**Task material**

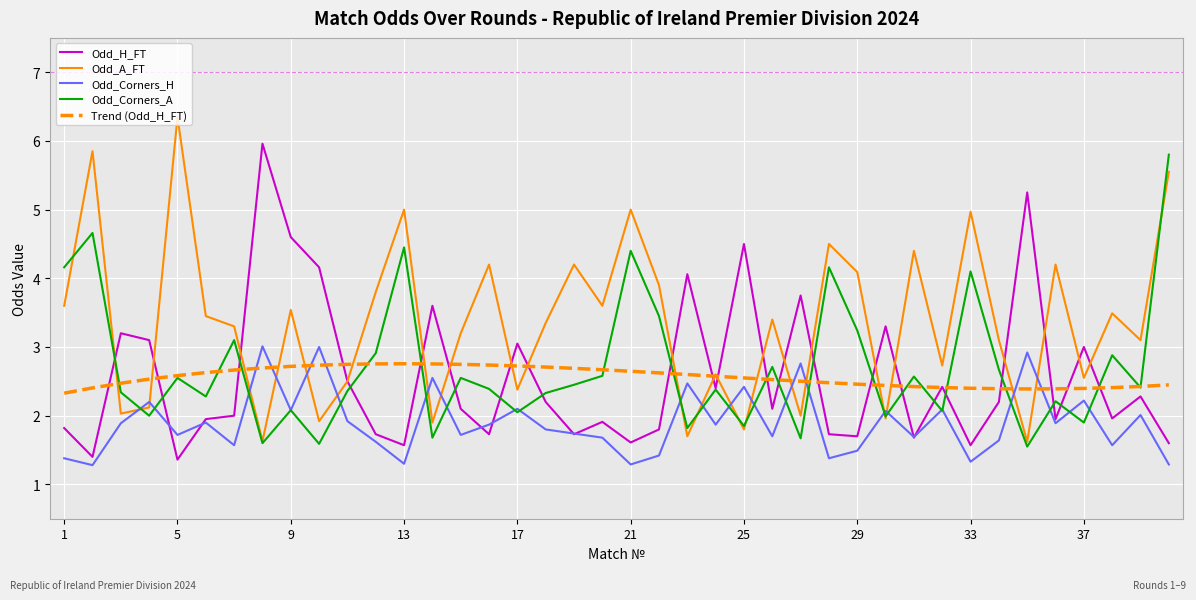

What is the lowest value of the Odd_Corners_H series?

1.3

...

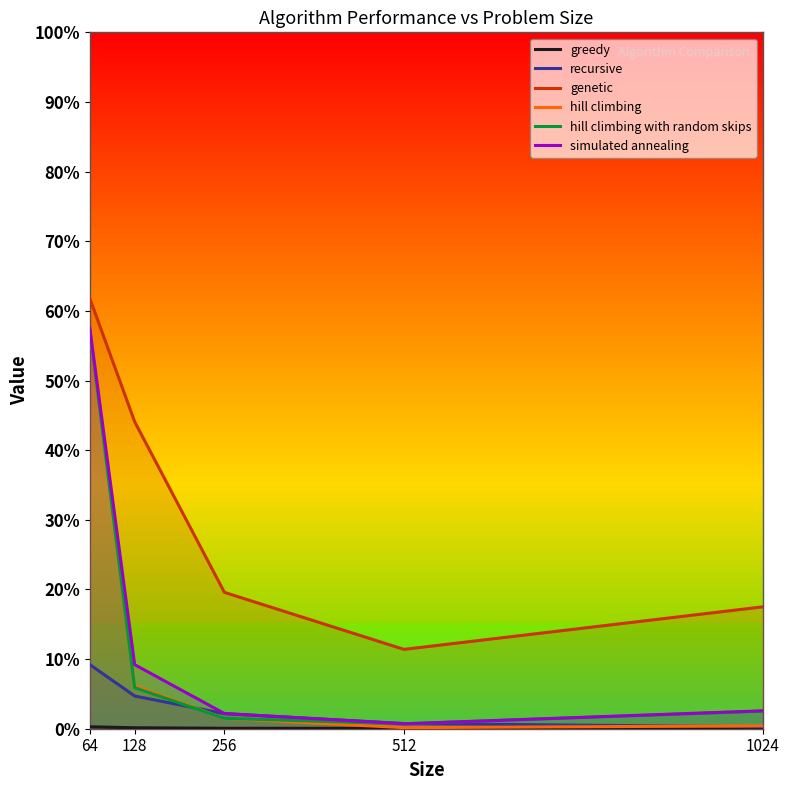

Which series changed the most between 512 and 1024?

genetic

--

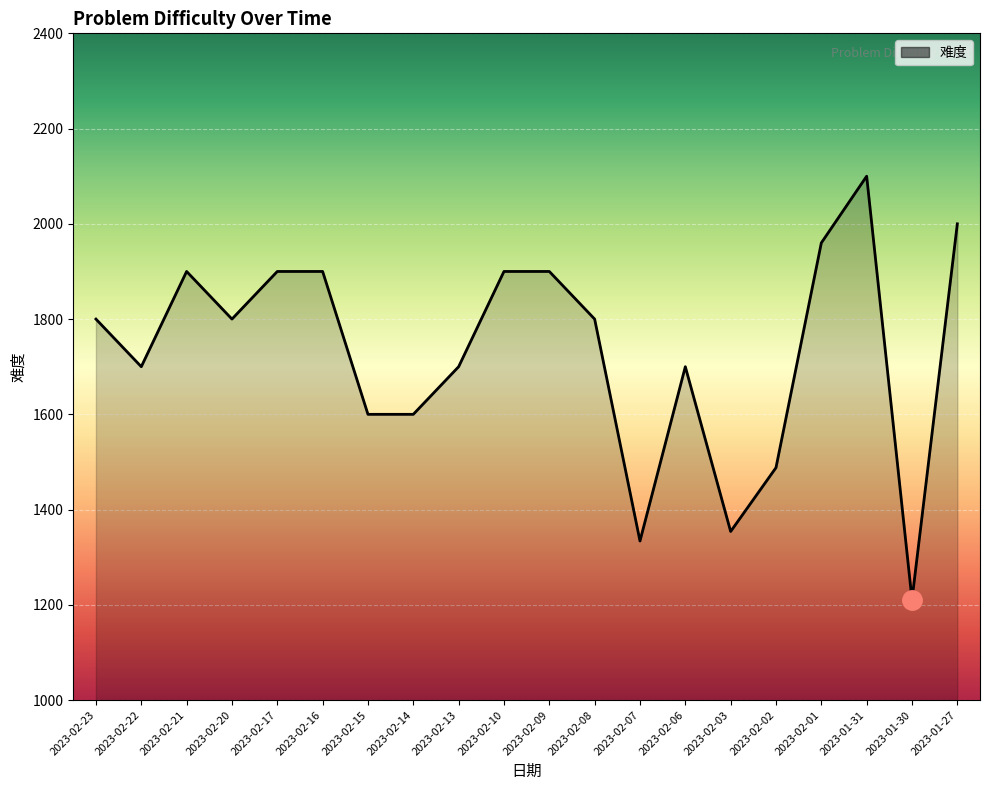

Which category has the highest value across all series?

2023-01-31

**Problem to work on**
Collect every line in the records that contains the word "value" and copy each one in full. The match is case-sensitive.

**Answer section**
What is the lowest value of the Odd_Corners_H series?
Which category has the highest value across all series?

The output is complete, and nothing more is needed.